I walked back into the schoolhouse acting like nothing had happened. But a lot had happened, more than had happened in months. Then it dawned on me. Have I hurt Arthur’s feelings by jumping into his squabble with Billy?
I knew from my brothers that boys were sensitive to that sort of thing. Arthur was good-natured about it, but it was bound to eat at him. And I knew Billy was not going to let him forget it.
Me and my big mouth.
Another from the end of Chapter #7
Hattie and her mother have gone to a seance. There is a big reveal (I’m not going to tell you what it is) that Hattie asks her mother about.

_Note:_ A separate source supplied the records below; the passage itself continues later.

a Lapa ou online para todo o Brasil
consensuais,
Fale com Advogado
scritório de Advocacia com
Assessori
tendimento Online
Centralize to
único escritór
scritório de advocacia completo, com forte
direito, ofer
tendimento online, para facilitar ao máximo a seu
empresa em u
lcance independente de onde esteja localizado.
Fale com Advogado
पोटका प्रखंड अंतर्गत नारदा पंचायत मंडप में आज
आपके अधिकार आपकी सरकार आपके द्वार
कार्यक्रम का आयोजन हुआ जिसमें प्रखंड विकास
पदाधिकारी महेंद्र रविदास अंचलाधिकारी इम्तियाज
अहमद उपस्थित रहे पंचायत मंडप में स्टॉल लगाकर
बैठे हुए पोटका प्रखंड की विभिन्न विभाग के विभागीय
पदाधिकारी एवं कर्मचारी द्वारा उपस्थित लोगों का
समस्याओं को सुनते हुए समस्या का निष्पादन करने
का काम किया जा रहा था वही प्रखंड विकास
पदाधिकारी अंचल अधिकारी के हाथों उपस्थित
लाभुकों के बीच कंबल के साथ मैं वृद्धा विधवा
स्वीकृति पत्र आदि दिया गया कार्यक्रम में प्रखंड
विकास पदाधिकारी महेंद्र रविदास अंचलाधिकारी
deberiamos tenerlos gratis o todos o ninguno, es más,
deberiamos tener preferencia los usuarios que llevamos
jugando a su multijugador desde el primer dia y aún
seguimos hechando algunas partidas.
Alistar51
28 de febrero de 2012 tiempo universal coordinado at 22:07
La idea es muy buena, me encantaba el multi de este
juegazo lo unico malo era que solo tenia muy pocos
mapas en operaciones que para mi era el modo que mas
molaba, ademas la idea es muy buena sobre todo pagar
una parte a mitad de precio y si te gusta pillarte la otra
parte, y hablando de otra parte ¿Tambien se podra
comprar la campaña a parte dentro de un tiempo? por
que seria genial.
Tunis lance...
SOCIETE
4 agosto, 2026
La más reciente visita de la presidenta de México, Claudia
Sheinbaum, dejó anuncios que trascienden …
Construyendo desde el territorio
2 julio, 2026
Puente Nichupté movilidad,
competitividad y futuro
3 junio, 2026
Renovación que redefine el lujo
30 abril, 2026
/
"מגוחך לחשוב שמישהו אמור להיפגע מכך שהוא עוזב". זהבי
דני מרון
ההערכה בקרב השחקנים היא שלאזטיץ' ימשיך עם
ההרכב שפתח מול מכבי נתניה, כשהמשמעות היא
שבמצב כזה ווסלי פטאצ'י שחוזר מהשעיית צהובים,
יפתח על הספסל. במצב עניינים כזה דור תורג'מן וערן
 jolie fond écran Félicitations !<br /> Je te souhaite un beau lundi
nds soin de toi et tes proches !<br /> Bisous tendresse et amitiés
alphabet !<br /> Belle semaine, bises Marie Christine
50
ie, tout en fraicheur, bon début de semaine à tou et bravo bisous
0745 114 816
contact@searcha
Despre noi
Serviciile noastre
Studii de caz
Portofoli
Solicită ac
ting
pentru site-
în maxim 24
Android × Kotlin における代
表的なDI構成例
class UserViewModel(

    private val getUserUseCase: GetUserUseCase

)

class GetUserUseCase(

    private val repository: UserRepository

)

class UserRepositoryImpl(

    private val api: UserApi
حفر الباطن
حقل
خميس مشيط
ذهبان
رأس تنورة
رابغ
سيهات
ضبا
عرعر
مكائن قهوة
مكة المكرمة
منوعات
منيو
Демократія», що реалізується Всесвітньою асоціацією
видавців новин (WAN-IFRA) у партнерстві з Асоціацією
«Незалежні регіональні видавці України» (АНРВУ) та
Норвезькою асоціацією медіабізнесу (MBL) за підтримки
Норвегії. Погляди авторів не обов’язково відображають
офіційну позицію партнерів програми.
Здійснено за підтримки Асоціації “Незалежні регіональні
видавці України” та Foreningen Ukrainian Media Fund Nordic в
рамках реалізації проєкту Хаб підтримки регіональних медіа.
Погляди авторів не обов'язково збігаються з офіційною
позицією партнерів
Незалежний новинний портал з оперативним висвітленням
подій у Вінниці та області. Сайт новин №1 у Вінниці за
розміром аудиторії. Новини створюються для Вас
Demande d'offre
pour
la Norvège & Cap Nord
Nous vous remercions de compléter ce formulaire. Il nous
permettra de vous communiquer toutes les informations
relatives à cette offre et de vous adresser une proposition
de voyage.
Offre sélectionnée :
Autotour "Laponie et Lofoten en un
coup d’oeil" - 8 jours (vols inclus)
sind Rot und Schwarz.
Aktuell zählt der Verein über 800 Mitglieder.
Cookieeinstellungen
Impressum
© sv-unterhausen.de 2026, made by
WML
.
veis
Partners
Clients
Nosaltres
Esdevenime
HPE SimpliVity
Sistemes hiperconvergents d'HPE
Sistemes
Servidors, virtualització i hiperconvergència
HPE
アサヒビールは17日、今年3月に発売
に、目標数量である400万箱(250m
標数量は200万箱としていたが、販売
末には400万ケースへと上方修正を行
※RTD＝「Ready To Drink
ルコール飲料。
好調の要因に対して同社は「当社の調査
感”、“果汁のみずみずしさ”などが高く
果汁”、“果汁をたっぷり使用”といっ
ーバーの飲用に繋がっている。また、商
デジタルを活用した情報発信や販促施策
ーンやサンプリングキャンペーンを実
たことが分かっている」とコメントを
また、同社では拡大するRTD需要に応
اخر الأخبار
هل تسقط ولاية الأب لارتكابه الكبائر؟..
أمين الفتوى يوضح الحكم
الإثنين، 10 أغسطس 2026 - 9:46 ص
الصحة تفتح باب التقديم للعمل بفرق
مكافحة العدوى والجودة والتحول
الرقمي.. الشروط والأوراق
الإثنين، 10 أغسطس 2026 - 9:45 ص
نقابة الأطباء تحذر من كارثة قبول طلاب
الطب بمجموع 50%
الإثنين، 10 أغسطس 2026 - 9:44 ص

When we got home, I asked her again about Daddy’s drawings. “Hattie, can we talk about this tomorrow? I don’t have the strength to go into it now.”
“Okay, Momma. I’m sorry if I hurt you tonight. I didn’t mean to. I just want to find out about Daddy is all.”
She looked so downtrodden. She’d been through so much. Daddy, Jennie, me. I was mad at myself. There I go again being too pushy, trying to get my own way. I wrapped my arms around her. “I love you, Momma.”
Tears ran down her weathered face. “I’m not mad at you. I’m mad at myself. It’s my fault. I’m sorry.”
My body stiffened. What does she mean by that? What was her fault?